Begin Extract to read
I have set before you life and death ... choose life. Deuteronomy 30:19.


   This morning I watched the test match again. Early morning rain delayed the start until 11.50am.

   Following May’s dismissal before lunch, Compton and Watson put on 40 for the 4th wicket. Watson was brilliantly run out by McCarthy and then wickets fell cheaply. Compton, last man out, scored 73 of England’s 194. Watson, 41, was the next highest scorer. cricket

   The main point of interest was, for me, Worcestershire’s match against Yorkshire, and since Yorkshire lost by 8 runs Warwickshire have won the County Championship for the first time since 1911. They have only been beaten once — by Lancashire — and won the Championship with only 13 players, not one of whom was called upon to play for England. 5 players scored 1,000 runs while Hollies and Grove (for the first time) took 100 wickets.

There is a way which seemeth right unto a man. Proverbs 14:12


   This morning I took a football boot to be re-studded at the cobbler’s [at Payne’s, a shed-like building on the corner of Warwick Road and Station Road where I think there had been some bomb damage], and I took my football to Willmott’s on the Stratford Road to be laced and blown up.
End Extract to read
### [Set of tasks]
• A. Answer these questions from the extract, one line each, marking each answer the same way:
(i) At what time did the test match start after the early morning rain?
(ii) How many of England's 194 runs did Compton score?
(iii) Where did the writer take the football to be laced and blown up?
• B. Repeat the part of the extract starting at "Following May’s dismissal" and ending at "took 100 wickets.".
Begin Material shown
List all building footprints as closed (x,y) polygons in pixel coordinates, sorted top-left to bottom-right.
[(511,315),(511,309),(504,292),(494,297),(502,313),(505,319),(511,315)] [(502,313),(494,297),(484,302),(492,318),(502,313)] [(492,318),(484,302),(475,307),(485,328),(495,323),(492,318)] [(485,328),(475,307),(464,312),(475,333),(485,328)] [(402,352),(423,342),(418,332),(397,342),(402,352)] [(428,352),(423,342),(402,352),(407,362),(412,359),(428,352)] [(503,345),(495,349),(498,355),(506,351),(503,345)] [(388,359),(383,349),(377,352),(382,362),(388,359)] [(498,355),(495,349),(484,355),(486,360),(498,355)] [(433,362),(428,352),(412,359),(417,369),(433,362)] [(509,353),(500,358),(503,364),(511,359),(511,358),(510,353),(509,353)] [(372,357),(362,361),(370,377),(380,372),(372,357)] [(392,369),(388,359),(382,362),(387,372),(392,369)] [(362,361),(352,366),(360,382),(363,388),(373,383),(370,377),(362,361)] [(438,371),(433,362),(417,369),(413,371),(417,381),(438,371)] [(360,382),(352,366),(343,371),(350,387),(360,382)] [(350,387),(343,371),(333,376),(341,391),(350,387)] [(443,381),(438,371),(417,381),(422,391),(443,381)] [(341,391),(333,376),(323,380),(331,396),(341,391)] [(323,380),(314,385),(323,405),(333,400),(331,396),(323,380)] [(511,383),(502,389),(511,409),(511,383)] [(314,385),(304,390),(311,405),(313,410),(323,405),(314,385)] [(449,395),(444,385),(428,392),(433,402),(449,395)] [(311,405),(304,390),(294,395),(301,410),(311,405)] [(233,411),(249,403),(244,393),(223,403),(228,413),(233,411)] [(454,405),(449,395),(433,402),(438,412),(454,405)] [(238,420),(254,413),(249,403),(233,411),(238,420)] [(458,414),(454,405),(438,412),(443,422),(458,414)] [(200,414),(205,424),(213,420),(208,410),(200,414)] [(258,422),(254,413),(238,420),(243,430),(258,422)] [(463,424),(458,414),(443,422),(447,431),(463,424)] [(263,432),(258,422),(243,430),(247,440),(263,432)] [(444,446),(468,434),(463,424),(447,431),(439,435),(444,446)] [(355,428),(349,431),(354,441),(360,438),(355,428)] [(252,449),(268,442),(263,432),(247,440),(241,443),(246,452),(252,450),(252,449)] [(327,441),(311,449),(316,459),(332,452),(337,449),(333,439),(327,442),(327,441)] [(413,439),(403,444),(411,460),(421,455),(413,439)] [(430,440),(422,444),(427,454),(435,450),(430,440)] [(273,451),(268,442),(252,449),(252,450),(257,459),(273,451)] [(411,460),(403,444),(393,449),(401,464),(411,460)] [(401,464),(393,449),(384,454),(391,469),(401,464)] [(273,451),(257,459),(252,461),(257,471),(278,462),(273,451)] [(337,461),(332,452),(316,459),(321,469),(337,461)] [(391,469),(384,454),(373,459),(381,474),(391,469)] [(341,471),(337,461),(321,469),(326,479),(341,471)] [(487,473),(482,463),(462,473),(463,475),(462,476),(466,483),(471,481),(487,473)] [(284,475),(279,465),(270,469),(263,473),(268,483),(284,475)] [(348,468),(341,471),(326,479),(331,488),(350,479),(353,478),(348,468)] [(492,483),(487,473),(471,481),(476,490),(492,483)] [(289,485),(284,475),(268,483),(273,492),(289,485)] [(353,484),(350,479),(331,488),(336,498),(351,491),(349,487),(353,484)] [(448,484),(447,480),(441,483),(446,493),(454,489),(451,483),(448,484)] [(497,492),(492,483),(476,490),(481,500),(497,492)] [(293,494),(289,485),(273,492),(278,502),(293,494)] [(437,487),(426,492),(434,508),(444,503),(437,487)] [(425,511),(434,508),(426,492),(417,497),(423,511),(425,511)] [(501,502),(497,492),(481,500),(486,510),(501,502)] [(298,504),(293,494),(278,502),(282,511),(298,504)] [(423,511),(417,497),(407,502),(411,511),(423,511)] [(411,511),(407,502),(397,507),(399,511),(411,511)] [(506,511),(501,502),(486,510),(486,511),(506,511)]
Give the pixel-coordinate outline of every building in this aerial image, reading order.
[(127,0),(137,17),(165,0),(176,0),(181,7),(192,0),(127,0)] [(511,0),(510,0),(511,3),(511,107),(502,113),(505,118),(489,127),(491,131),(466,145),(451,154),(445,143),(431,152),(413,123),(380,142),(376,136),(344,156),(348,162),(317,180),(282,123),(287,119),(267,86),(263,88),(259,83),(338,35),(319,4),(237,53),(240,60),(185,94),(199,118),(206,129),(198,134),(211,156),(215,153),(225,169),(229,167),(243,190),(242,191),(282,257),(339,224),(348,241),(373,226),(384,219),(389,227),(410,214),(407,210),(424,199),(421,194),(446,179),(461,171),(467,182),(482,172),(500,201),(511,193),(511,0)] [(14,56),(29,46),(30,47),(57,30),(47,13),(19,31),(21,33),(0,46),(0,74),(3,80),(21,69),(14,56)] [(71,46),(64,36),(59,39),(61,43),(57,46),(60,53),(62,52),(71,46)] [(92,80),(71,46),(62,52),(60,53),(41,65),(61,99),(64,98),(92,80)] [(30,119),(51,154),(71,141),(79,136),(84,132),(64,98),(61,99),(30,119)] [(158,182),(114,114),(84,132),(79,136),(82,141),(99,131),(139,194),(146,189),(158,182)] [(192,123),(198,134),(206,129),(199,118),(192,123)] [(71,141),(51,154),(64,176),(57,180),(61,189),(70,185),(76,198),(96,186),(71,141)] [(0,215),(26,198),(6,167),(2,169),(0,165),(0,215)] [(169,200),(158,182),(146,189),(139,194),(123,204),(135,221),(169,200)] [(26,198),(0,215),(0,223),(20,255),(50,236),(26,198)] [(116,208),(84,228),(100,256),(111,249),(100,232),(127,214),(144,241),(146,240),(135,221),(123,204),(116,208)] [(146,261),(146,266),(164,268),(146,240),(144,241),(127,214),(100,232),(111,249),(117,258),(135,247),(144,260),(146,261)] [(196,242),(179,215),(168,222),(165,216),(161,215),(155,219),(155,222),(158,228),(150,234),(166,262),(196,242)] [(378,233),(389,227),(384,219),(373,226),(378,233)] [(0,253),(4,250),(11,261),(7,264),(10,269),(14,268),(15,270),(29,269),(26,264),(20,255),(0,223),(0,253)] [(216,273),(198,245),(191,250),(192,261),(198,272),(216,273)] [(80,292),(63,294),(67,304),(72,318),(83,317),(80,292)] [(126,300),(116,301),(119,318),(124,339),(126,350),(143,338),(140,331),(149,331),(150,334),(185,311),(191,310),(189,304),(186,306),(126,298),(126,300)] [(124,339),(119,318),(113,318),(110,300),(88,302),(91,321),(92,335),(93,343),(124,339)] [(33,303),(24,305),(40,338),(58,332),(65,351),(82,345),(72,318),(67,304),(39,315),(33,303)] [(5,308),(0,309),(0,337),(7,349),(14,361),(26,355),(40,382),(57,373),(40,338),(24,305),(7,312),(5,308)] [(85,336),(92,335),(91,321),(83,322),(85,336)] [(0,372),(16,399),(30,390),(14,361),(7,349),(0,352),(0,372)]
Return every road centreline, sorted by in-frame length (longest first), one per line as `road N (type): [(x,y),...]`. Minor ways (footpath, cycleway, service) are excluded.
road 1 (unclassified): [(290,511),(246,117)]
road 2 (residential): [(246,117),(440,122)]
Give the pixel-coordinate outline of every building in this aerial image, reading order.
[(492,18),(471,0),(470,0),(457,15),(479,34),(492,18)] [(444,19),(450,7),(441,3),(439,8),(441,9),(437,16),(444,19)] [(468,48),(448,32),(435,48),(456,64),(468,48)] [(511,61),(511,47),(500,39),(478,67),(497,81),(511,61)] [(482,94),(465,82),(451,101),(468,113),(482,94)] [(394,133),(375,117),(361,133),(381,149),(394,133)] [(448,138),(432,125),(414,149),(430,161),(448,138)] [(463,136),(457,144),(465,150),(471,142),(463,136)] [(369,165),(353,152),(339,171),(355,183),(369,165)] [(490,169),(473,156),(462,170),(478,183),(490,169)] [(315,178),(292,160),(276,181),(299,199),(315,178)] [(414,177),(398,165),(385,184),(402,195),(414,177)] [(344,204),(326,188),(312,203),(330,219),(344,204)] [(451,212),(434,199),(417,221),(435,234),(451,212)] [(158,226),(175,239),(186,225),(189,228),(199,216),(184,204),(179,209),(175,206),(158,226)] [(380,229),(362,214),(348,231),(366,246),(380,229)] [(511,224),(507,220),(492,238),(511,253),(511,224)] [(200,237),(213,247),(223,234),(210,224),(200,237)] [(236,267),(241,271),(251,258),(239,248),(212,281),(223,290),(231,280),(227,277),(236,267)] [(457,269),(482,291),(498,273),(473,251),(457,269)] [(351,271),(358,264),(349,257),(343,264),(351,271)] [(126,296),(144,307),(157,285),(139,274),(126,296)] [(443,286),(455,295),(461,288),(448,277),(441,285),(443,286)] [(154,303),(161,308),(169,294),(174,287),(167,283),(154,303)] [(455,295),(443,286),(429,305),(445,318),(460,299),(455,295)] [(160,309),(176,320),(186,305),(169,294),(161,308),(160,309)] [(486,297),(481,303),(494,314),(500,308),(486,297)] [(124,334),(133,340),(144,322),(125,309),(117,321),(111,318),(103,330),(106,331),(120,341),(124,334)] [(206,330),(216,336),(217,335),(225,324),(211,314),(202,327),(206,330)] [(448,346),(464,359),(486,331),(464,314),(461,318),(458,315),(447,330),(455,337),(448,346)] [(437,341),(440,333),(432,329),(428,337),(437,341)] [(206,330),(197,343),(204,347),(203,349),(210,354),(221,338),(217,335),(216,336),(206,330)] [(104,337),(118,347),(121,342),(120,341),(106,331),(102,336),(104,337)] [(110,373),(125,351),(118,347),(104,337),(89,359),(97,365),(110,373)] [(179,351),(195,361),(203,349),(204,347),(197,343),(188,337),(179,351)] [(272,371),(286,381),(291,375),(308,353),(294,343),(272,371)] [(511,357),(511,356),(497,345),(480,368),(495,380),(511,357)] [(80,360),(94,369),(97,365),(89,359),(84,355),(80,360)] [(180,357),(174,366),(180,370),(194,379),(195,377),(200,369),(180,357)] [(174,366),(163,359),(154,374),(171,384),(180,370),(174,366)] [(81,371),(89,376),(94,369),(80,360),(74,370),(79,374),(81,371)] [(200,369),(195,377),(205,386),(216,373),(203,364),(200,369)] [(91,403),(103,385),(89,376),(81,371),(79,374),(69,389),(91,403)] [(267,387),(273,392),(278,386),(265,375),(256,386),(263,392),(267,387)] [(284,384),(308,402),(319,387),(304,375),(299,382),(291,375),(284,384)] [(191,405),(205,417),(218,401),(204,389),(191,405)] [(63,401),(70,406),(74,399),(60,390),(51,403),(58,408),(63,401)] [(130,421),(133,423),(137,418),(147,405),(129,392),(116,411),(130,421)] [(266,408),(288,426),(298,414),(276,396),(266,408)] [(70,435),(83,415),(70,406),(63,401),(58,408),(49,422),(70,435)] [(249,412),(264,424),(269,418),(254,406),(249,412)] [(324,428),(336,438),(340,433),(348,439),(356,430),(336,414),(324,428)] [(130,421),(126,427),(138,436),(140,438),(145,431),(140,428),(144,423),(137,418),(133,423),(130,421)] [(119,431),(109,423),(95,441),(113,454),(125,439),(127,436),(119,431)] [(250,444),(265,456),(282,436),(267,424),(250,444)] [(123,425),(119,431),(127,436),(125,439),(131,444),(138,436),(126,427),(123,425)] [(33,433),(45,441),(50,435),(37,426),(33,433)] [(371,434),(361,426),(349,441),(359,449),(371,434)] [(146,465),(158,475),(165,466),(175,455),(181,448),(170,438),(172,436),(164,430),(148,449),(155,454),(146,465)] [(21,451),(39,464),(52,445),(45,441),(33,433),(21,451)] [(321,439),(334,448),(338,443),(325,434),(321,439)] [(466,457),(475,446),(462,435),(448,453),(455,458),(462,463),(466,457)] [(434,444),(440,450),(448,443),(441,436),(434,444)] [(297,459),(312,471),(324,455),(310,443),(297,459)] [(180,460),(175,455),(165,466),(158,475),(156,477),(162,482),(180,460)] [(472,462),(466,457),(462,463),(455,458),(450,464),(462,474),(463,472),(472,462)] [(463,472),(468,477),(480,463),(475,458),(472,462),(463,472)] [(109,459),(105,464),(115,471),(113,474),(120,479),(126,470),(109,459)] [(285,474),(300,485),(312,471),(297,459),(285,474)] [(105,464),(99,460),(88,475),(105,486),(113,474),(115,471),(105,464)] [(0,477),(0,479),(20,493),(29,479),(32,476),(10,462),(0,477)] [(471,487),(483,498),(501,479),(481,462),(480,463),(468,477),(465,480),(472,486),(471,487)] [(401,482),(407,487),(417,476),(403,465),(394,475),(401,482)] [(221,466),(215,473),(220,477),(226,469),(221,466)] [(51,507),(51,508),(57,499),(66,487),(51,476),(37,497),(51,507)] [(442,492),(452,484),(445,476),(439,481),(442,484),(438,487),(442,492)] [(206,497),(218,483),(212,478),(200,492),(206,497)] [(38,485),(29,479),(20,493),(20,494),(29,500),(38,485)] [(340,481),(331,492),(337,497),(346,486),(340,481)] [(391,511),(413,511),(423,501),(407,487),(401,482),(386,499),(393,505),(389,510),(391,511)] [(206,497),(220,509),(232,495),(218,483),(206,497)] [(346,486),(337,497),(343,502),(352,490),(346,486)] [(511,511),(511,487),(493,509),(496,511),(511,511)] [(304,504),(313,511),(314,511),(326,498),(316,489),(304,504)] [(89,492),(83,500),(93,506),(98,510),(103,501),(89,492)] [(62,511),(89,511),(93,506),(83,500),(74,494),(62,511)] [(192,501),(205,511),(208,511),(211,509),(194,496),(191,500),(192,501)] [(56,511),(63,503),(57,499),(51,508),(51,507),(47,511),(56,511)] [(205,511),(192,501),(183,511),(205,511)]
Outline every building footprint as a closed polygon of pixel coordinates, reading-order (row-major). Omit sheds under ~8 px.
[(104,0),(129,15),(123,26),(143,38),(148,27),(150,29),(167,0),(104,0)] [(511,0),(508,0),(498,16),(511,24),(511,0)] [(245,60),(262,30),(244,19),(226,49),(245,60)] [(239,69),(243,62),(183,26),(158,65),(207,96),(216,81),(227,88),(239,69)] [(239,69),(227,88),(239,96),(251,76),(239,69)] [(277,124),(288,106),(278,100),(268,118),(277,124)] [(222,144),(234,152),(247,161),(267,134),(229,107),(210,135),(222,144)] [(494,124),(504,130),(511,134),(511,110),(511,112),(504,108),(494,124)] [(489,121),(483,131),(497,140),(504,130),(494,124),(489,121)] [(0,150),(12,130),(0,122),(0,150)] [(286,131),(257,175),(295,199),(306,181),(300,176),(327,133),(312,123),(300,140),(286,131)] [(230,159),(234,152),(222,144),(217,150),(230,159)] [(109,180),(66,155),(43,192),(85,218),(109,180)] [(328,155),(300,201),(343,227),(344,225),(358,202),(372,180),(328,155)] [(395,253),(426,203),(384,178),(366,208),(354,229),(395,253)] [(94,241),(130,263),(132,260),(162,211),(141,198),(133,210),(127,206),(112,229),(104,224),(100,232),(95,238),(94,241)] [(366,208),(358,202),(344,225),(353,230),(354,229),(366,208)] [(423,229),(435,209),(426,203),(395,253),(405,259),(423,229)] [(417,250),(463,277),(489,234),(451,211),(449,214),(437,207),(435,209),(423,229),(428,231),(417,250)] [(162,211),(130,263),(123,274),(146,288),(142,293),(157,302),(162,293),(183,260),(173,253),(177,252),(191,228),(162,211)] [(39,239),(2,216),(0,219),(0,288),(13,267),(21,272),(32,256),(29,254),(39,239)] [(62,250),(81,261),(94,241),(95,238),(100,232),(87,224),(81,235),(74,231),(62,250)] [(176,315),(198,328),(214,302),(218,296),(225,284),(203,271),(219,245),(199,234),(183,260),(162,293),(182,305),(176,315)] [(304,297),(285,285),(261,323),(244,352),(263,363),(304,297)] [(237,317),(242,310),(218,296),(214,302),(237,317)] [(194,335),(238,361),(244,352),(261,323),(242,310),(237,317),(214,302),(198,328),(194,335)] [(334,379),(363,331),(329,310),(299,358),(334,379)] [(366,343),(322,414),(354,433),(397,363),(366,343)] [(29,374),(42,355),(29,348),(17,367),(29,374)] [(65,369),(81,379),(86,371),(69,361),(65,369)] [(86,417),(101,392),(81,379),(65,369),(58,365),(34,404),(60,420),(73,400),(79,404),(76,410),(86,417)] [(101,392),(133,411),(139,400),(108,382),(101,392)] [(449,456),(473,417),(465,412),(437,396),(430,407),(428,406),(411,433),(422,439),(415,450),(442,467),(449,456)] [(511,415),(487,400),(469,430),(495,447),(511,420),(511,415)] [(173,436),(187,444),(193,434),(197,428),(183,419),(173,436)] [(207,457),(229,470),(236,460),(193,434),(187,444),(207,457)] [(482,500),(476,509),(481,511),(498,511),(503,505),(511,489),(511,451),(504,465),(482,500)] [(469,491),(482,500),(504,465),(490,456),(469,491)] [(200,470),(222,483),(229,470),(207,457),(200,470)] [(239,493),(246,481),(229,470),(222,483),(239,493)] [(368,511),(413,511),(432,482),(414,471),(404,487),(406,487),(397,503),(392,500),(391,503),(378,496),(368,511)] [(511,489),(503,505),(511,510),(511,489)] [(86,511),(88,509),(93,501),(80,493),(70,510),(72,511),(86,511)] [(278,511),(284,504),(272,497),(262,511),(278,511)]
End Material shown
### [Solutions in order]
• A.
(i) 11.50am
(ii) 73
(iii) Willmott's on the Stratford Road

• B.
Following May’s dismissal before lunch, Compton and Watson put on 40 for the 4th wicket. Watson was brilliantly run out by McCarthy and then wickets fell cheaply. Compton, last man out, scored 73 of England’s 194. Watson, 41, was the next highest scorer. cricket

   The main point of interest was, for me, Worcestershire’s match against Yorkshire, and since Yorkshire lost by 8 runs Warwickshire have won the County Championship for the first time since 1911. They have only been beaten once — by Lancashire — and won the Championship with only 13 players, not one of whom was called upon to play for England. 5 players scored 1,000 runs while Hollies and Grove (for the first time) took 100 wickets.